The football helmet, the very purpose of which is to protect athletes from injury, may soon no longer be available. But for the availability of helmets made by foreign competitors, there might soon no longer be any football played, or at least no safely-played football. Rawlings Sporting Goods Company, a leading manufacturer of competitive football equipment for over 80 years, announced in 1988 that it would no longer manufacture or sell football helmets, despite having spent more than $1 million on research and development into football helmet improvements in the previous ten years. With that announcement, 18 of 20 domestic manufacturers had dropped out of the football helmet business. Can there be any wonder: there had been at least 25 helmet liability verdicts in U.S. courts since 1973, with jury awards totalling $46 million, and another 50 helmet liability cases in progress. 
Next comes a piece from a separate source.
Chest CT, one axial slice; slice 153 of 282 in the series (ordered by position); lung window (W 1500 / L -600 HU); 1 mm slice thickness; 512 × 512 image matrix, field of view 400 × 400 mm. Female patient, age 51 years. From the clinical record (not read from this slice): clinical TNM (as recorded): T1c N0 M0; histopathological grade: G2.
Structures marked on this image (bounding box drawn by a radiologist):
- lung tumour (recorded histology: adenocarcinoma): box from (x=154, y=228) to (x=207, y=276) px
The classic example of product liability taw progressively destroying an industry is in the field of aviation. In 1977, small-plane manufacturers paid $24 million dollars in liability claims; in 1985, their payout was $210 million.  In 1980, Beech Aircraft Corporation had eleven manufacturing plants; by 1987 they had only three (and those with curtailed operations). The main plant in Wichita, Kansas employed 7,600 workers in 1980; by 1987 there were only 4,900 employees. In Wichita, over 25,000 people have been laid off from their aviation industry jobs. Cessna Aircraft Co. laid off 900 employees in 1986 and halted production of its piston aircraft. Overall employment is down 70% in the aviation industry. In 1979 the aviation industry produced nearly 18,000 planes. By 1986, the number had decreased to less than 1,500. 
It is quite easy to understand why the aviation industry has been so severely impacted by the new product liability preference for the complaining individual. Because of the complex nature of an airplane, juries can virtually always find a "defect" somewhere and therefore impose liability. The more technologically advanced the product, the more difficult it becomes to protect that product from product liability.
This litany of technological regression, industry timidity, and product stagnation could go on, but the impact should be clear by now. The expansion of liability for products is having a devastating effect on the ability of the market to operate freely. Employers are no longer able to freely choose what products to make. They are no longer able to freely use rational considerations of quality, safety and price. Their profits are going into the payment of settlements, jury verdicts, and attorney fees, and the prospect of even more such expenditures is causing them to avoid the development of new products and the continuing production of perfectly safe existing products.
And what about the employee/consumer. Is he safer? Is he better off in the market place? Clearly, the answer is no. The employee is losing his job. His health and safety options are being narrowed. When he goes into the consumer market, he finds vital products no longer available, or at such high prices that he can no longer afford to buy them. The progress in product safety and utility that he had come to expect from our free market economy is no longer happening. In short, the free market is disappearing in a maze of lawsuits and industry fear,with society as a whole the clear loser.